Deuxième étape : Bénir. Bénir le Seigneur pour un problème ou une souffrance, je dois avouer que cela n’avait pas de sens pour moi. Mais, comme le Seigneur nous demande d’avoir la foi, je me suis lancée. J’étais sincèrement angoissée par un problème et, en plus, j’avais très mal physiquement. J’ai dit sans réfléchir : « Seigneur, je Te bénis de me faire vivre ce problème. » Puis, non seulement la solution est venue très facilement, mais en plus, je me suis rendu compte que tout cela avait permis d’éviter l’apparition d’un autre problème, en plus de renforcer mon couple. Là, j’ai compris !
Accueillir, Bénir, Comprendre ! C’est une sorte de certitude presque physique que Dieu s’occupe de tout si je Le laisse faire, si je ne Lui lie pas les mains avec mes conditions, mes doutes ou mes angoisses. Il a fallu quelques reprises avant que cela devienne spontané, car j’étais une personne très angoissée. Mais, en l’espace de quelques mois, cela a changé du tout au tout.
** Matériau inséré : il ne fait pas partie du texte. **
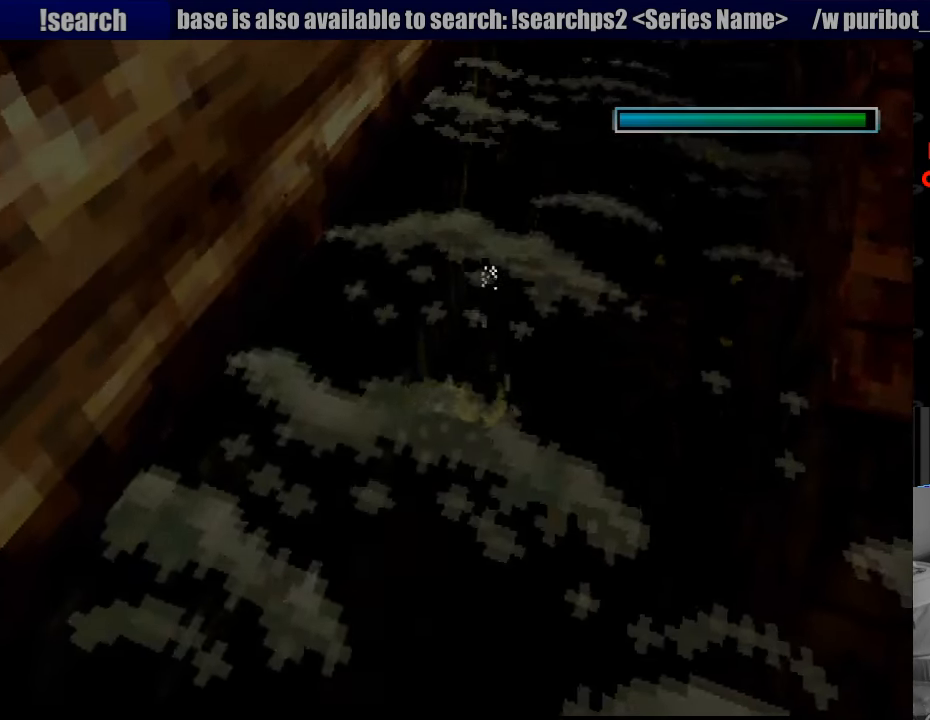
{"buttons": ["SQUARE"], "events": [[150, "DPAD_DOWN", "up"], [217, "CROSS", "down"], [233, "CROSS", "up"], [317, "DPAD_DOWN", "down"], [333, "DPAD_DOWN", "up"], [417, "DPAD_RIGHT", "up"]]}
Une autre chose est importante : laisser carte blanche au Seigneur. Il résout toujours les problèmes beaucoup mieux que nous-mêmes ! Si nous agissons ainsi, que nous le bénissons pour le problème et qu’en plus, nous acceptons d’en subir les désagréments par amour pour Lui, Il nous comble infiniment… même s’Il semble prendre Son temps pour nous répondre. Une chose est sûre, Il nous gardera dans la paix jusqu’à ce que le problème soit entièrement résolu. Et cette paix-là n’a pas de prix !
Une fois le problème résolu, n’oublions pas de remercier le Seigneur et évitons de nous en attribuer le mérite. Pour ma part, je suis tellement consciente que tout me vient de Dieu (la solution et la paix intérieure), qu’il m’est impossible de m’attribuer un quelconque mérite.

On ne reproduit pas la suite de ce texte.